Lock-in also means paying sky-high prices. Some vendors are infamous for costing more than the cloud infrastructure they monitor! While OpenTelemetry (OTel) is a fantastic step toward breaking down some of these barriers, it only addresses data ingestion. The real question is: what about consumption?

The Consumption Gap in Observability

OpenTelemetry has made it easier to avoid re-instrumenting code and replacing agents, but it leaves a significant gap when it comes to the consumption of that data. Once a company is invested in a particular observability tool, switching becomes a massive ordeal—not just in terms of setting up new queries, dashboards, and alerts, but in retraining engineers who are accustomed to working with a specific interface and workflow.

This is where many organizations find themselves stuck. Despite the promise of open standards, they’re either trapped by large incumbents or find themselves in a perpetual transition phase, maintaining multiple tools for essentially the same purpose. It’s an expensive and inefficient way to work.

The Power of Decoupling

The good news? There’s a way out—and it lies in one of engineers’ favorite concepts: decoupling.

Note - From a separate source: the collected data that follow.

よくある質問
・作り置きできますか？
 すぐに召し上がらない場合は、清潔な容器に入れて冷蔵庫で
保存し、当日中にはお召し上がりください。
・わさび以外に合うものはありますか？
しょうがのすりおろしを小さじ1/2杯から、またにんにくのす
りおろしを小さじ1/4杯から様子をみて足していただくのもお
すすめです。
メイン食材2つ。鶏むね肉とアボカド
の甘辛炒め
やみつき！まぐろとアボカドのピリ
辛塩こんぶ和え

Today’s observability tools conflate the task of ingesting, indexing, and storing data with that of consuming it during production work. These are fundamentally different problems. The key to unlocking a more efficient, human-centric approach to observability is to decouple them.

An example of this decoupling can be found in Grafana, which separates visualizations from the data sources. But even Grafana is largely used within its own ecosystem for logs, metrics, and traces, and falls short of a true decoupling that prioritizes production work.

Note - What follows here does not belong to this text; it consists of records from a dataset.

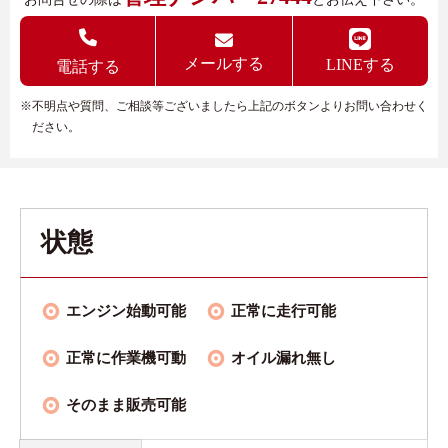
メールする
LINEする
電話する
※不明点や質問、ご相談等ございましたら上記のボタンよりお問い合わせく
ださい。
状態
エンジン始動可能
正常に走行可能
正常に作業機可動
オイル漏れ無し
そのまま販売可能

A New Abstraction Layer for Observability

What we need is an abstraction layer that provides a unified interface across all types of observability data—logs, metrics, traces, and beyond—regardless of where that data is stored. This layer should integrate seamlessly not only with traditional observability data, but also with the myriad other data sources engineers rely on to handle production issues. This could include analytics, internal APIs, cluster information, and more.

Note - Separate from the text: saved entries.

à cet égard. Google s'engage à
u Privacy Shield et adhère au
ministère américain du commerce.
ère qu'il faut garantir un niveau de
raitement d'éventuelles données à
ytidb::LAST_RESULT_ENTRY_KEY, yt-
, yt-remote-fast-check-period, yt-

But the abstraction layer needs to go further. To truly transform production work, it should also integrate the organization’s knowledge base—runbooks, tickets, known issues, change history, and past incidents and alerts. The reality is that solving production problems isn’t just about looking at logs; it’s about accessing the full context of the system and understanding its history.

Enter Gen AI: The Human-Centric Future

What’s missing in today’s observability landscape is a tool designed with production work—and the humans handling it—as the primary concern. We need an abstraction layer that decouples data ingestion from consumption and integrates the entire organizational knowledge base into the workflow.

With the help of Generative AI, this abstraction layer could finally give developers the ability to interact with production in a way that makes sense for the human handling the issue, unhindered by legacy concerns rooted in data-centric designs from over two decades ago.

Generative AI’s ability to process and synthesize vast amounts of unstructured data—such as historical logs, chat conversations, and post-mortems—turns this abstraction layer into something more than just a data tool. By using AI to analyze real-time data alongside this contextual information, engineers can receive actionable insights in seconds. Instead of navigating through multiple interfaces and performing tedious data searches, AI can automate the analysis, identify patterns, and suggest actionable next steps.

Incorporating generative AI into this framework means that engineers don’t just get a technical view of an issue—they gain a human-first experience, tailored to the specific problem they’re facing, based on the collective knowledge of the entire organization.

A Human-First Approach to Observability

This is the next frontier of observability: one where engineers are empowered to focus on solving problems, not wrangling tools. And it’s a future we can start building today.

By shifting the conversation from data-centric to human-centric observability, we can create a more intuitive, powerful experience for engineers on the front lines of production. The tools are evolving—now it’s time for the philosophy behind them to evolve as well.